▶ PASSAGE
§ §

Thursday night saw the inauguration of the Imbibe NY Wine Club, with only three members in attendance–Jenn, myself, and Farrel. Being so close to the 4th of July, we decided to begin with American wines, Pinot Gris from Oregon, of which we sampled three: Firesteed (2005), Bethel Heights (2006), and ElvenGlade (2006), all of which were so remarkably different, at times it was hard to believe they were born from the same grape.
Located in Willamette Valley, the Firesteed winery culls their selection of Pinot Gris grapes from a variety of vineyards (and regions) to produce this pale colored wine. With pear on the nose and legs running down the inside of my glass, this full bodied wine had a buttery texture and balanced acidity that finished quick, but not sharp. Favored by Jenn and Farrel, this bottle was found at Trader Joe’s Wine on 14th Street for $13.99.

§ §

▶ PARTS OF THE EXERCISE
• A. Copy out the wine club post between "Located in Willamette" and "Street for $13.99.", inclusive.
• B. In the wine club post, what price was paid for the Firesteed bottle?
• C. Please continue the wine club post on Oregon Pinot Gris from the point where it stops.

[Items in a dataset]
§ §

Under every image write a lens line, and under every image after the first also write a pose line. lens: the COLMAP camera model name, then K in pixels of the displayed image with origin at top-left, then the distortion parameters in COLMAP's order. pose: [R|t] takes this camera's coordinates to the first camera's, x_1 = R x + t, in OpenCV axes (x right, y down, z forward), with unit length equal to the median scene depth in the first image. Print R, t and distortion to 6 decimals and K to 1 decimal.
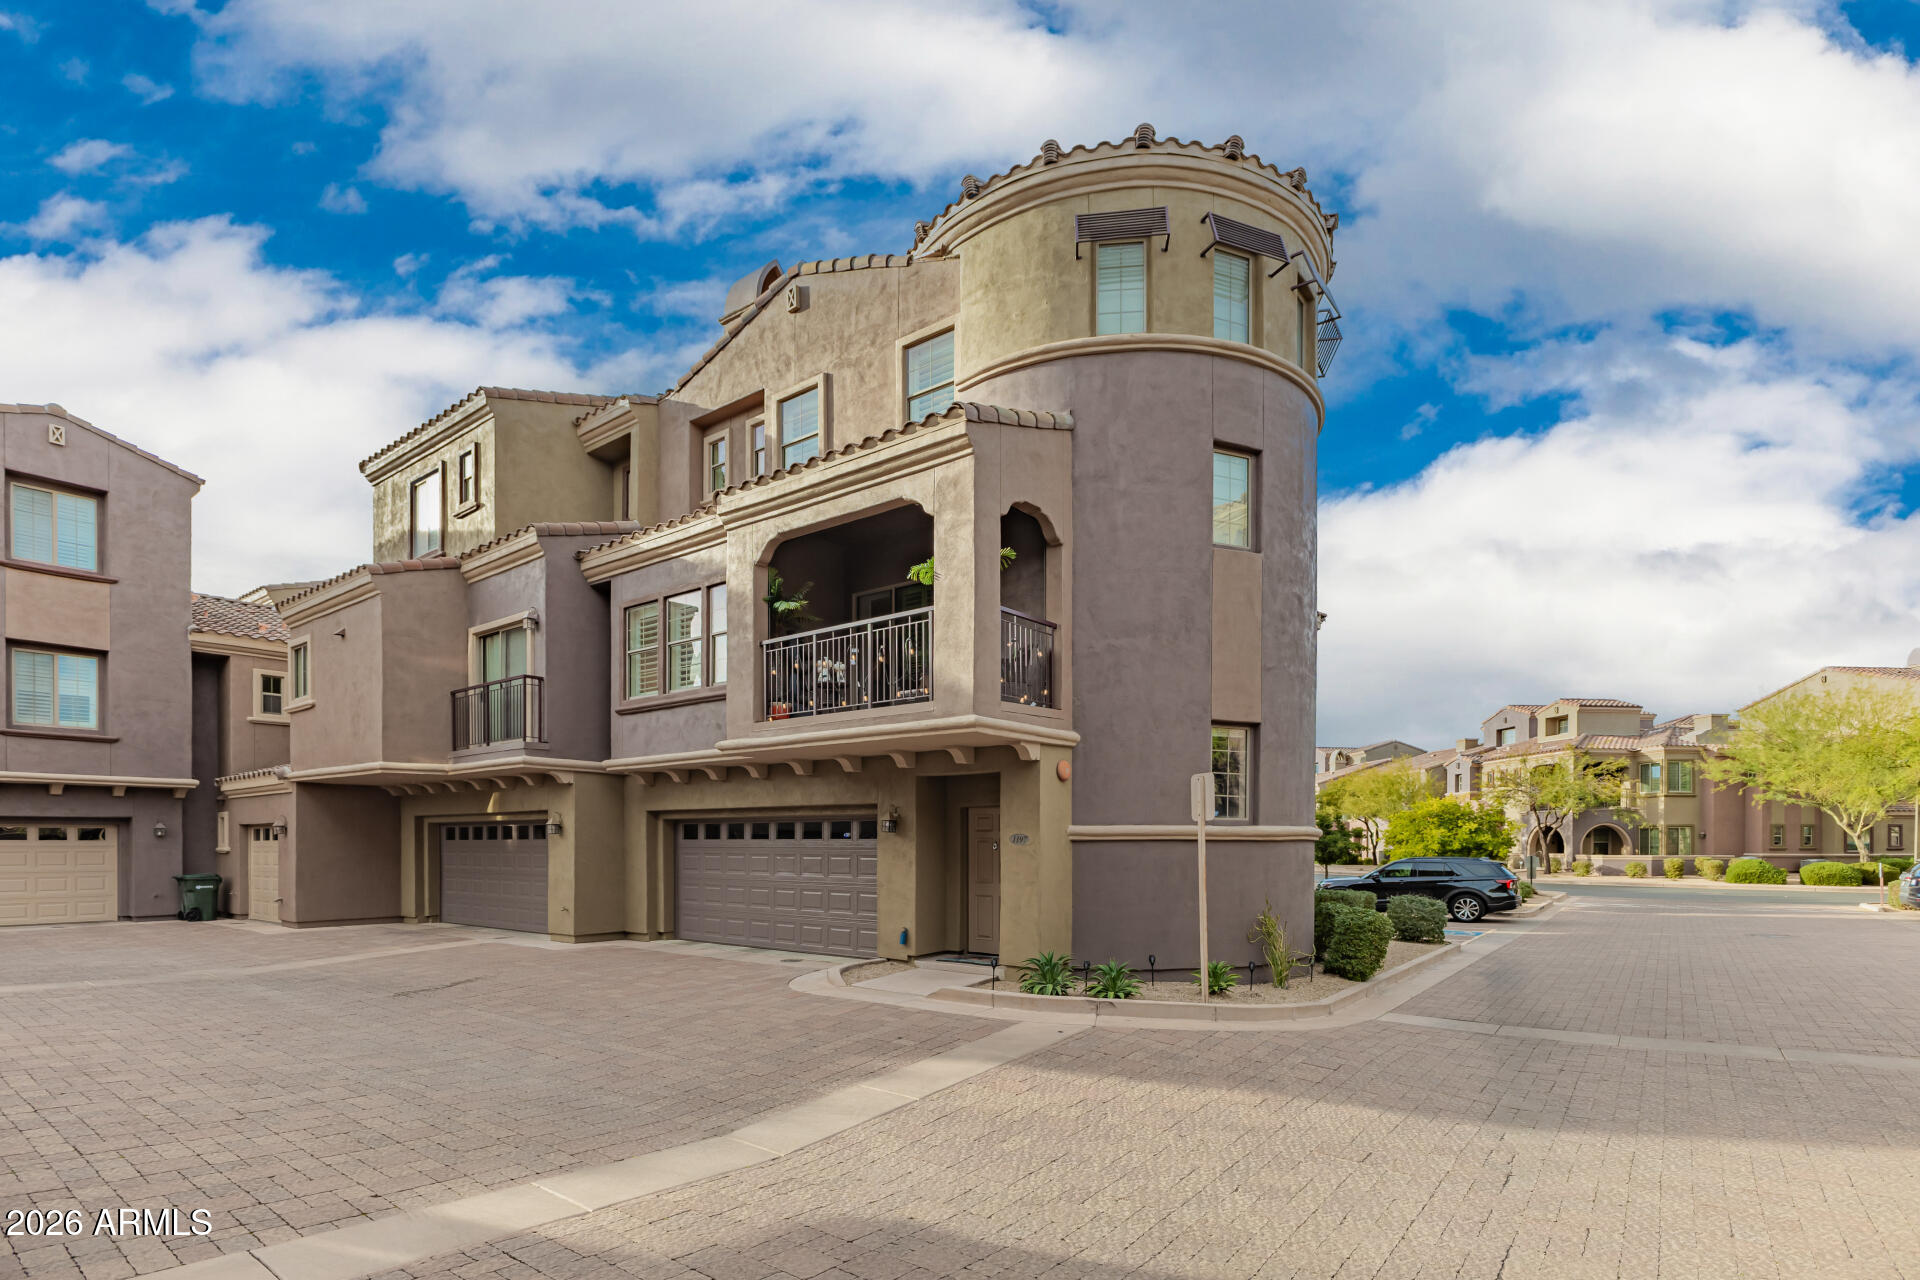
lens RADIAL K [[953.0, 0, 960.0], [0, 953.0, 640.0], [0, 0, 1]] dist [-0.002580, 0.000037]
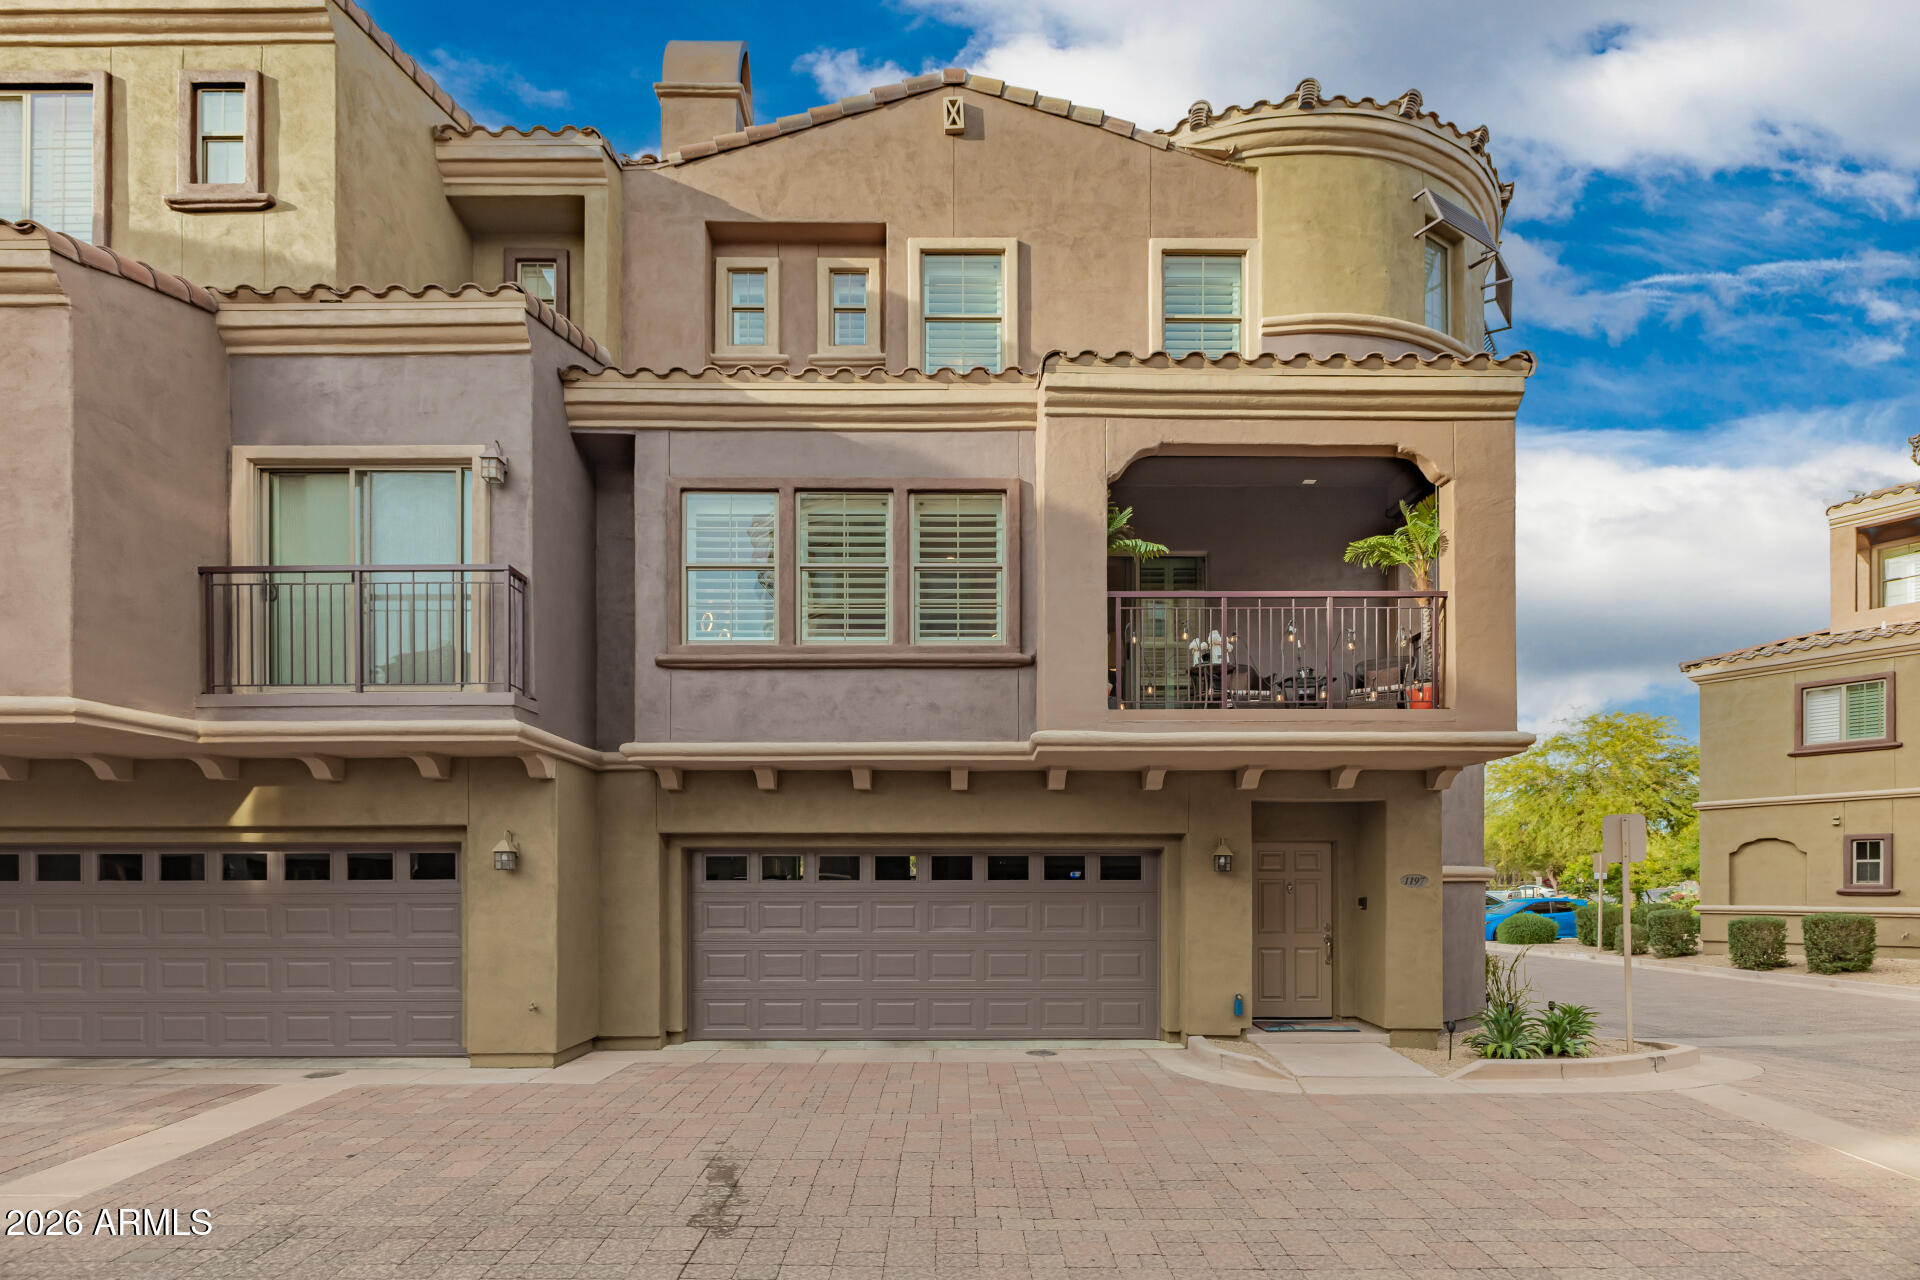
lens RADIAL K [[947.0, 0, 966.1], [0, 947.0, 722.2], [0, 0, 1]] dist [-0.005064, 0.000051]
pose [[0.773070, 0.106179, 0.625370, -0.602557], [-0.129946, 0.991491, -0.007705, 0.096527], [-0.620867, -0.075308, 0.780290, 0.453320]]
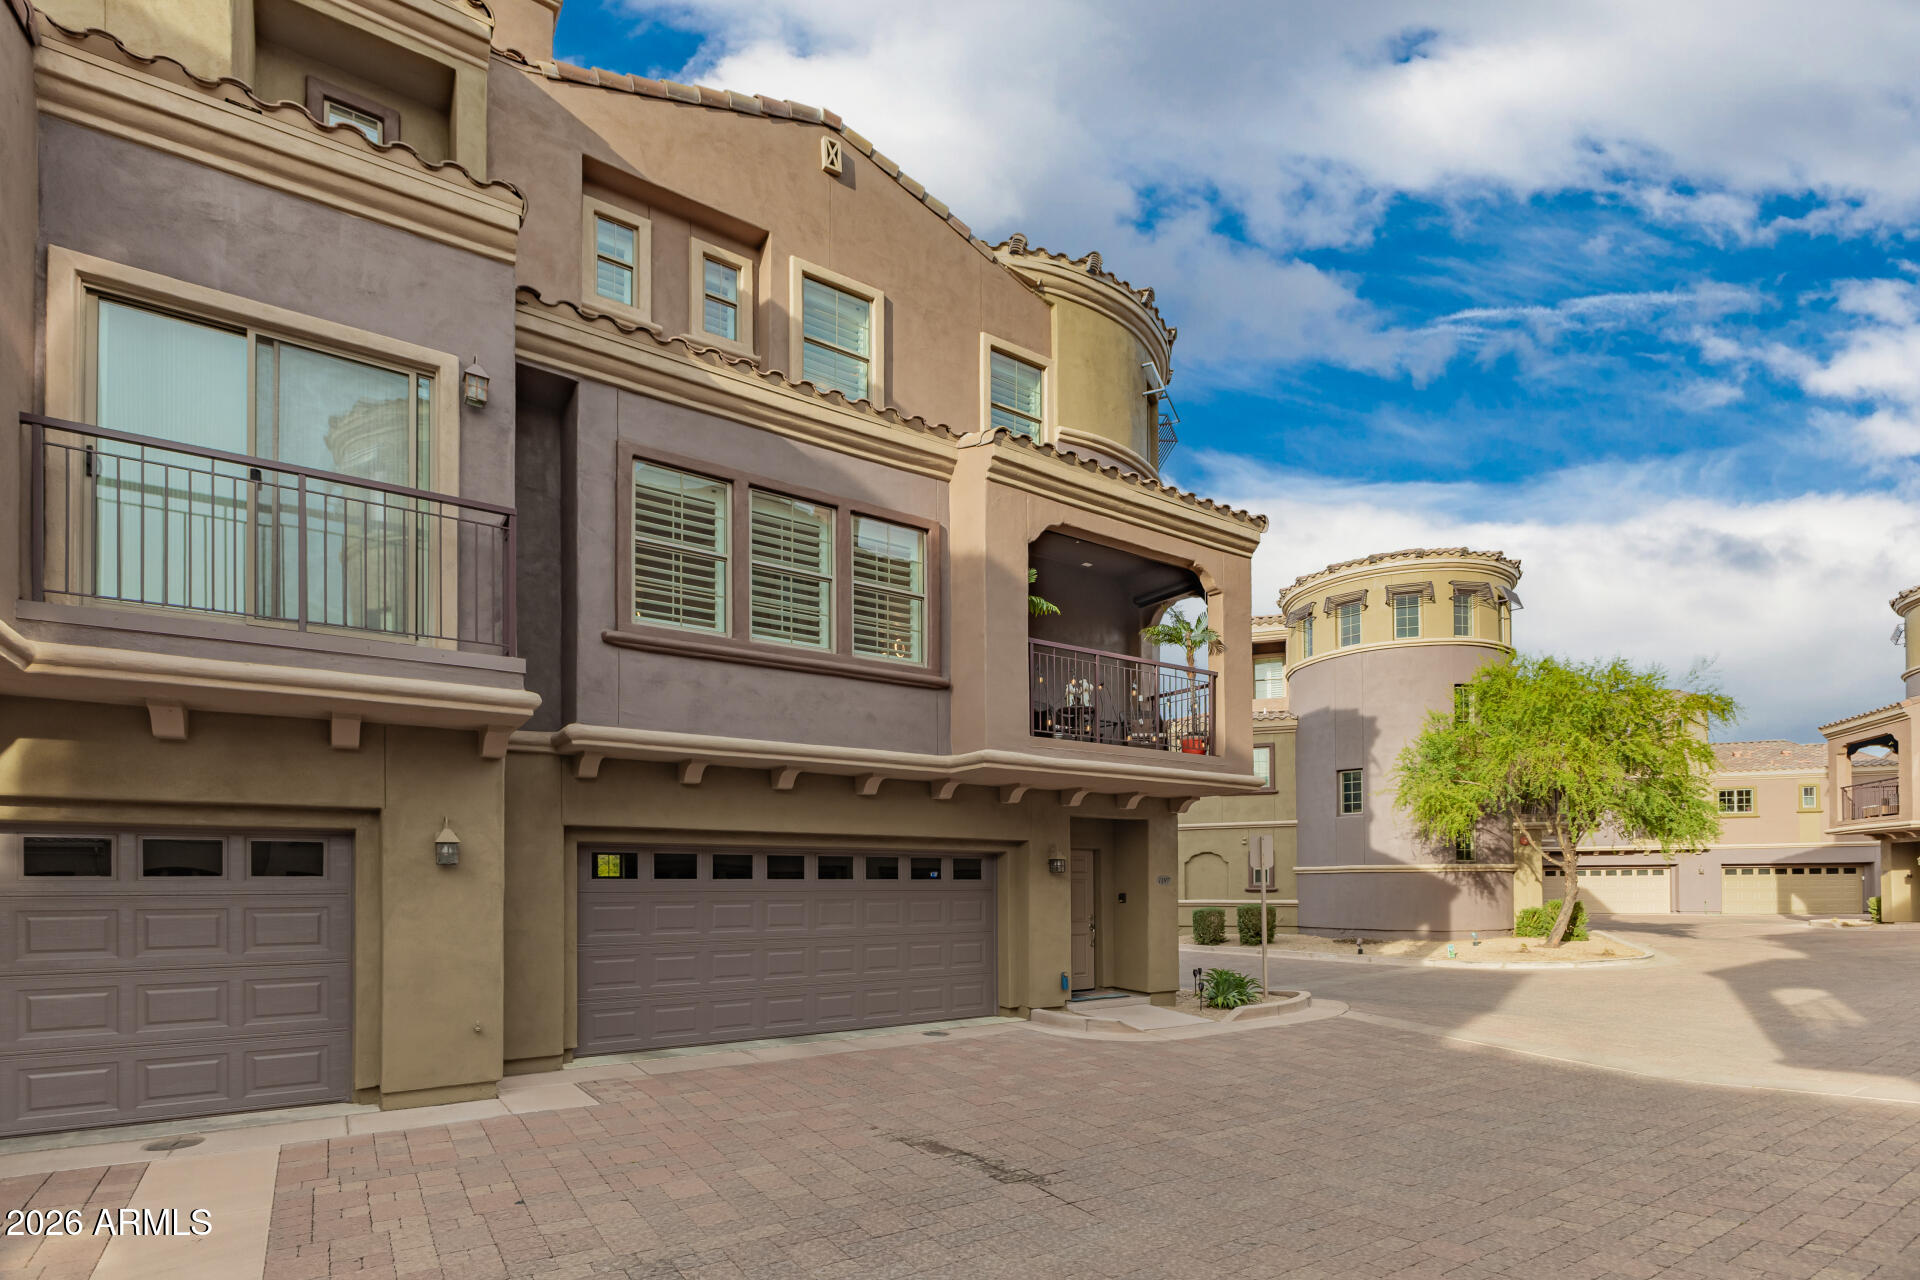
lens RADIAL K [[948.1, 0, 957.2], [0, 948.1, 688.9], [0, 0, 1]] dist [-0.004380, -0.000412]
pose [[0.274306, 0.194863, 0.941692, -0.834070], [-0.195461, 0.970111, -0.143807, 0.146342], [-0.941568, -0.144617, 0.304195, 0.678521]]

§ §

▶ SET OF ANSWERS
• A.
Located in Willamette Valley, the Firesteed winery culls their selection of Pinot Gris grapes from a variety of vineyards (and regions) to produce this pale colored wine. With pear on the nose and legs running down the inside of my glass, this full bodied wine had a buttery texture and balanced acidity that finished quick, but not sharp. Favored by Jenn and Farrel, this bottle was found at Trader Joe’s Wine on 14th Street for $13.99.

• B. $13.99

• C.
Next, we opened a bottle of Bethel Heights, 2006, produced by two families who tend their own vineyards and make their own wine. From the Eola Hills, northwest of Salem Oregon, this Pinot Gris is produced from “Willamette Valley and Southern Oregon fruit” and came recommended by a sales rep at Union Square Wines ($15.99). The color of pale straw, this wine revealed minerals, green apple, and floral notes on the nose, and fine minerality, pear, and a bit of citrus on the palate. More complex that the Firesteed, this wine, finishing with bright acidity, got my vote for the night.
ElvenGlade, 2006, proved that more money doesn’t buy better wine. Also located in Oregon’s Willamette Valley, the ElvenGlade Pinot Gris exhibited honey and a touch of vanilla on the bouquet, with a slight buttery texture that finished a little nutty, but was overall flat on the palate. Sold for $19.99 at Crossroads on 14th Street, this overpriced bottle actually sat unfinished on the table at the end of the night. (A sinful act of biblical proportions, no doubt.)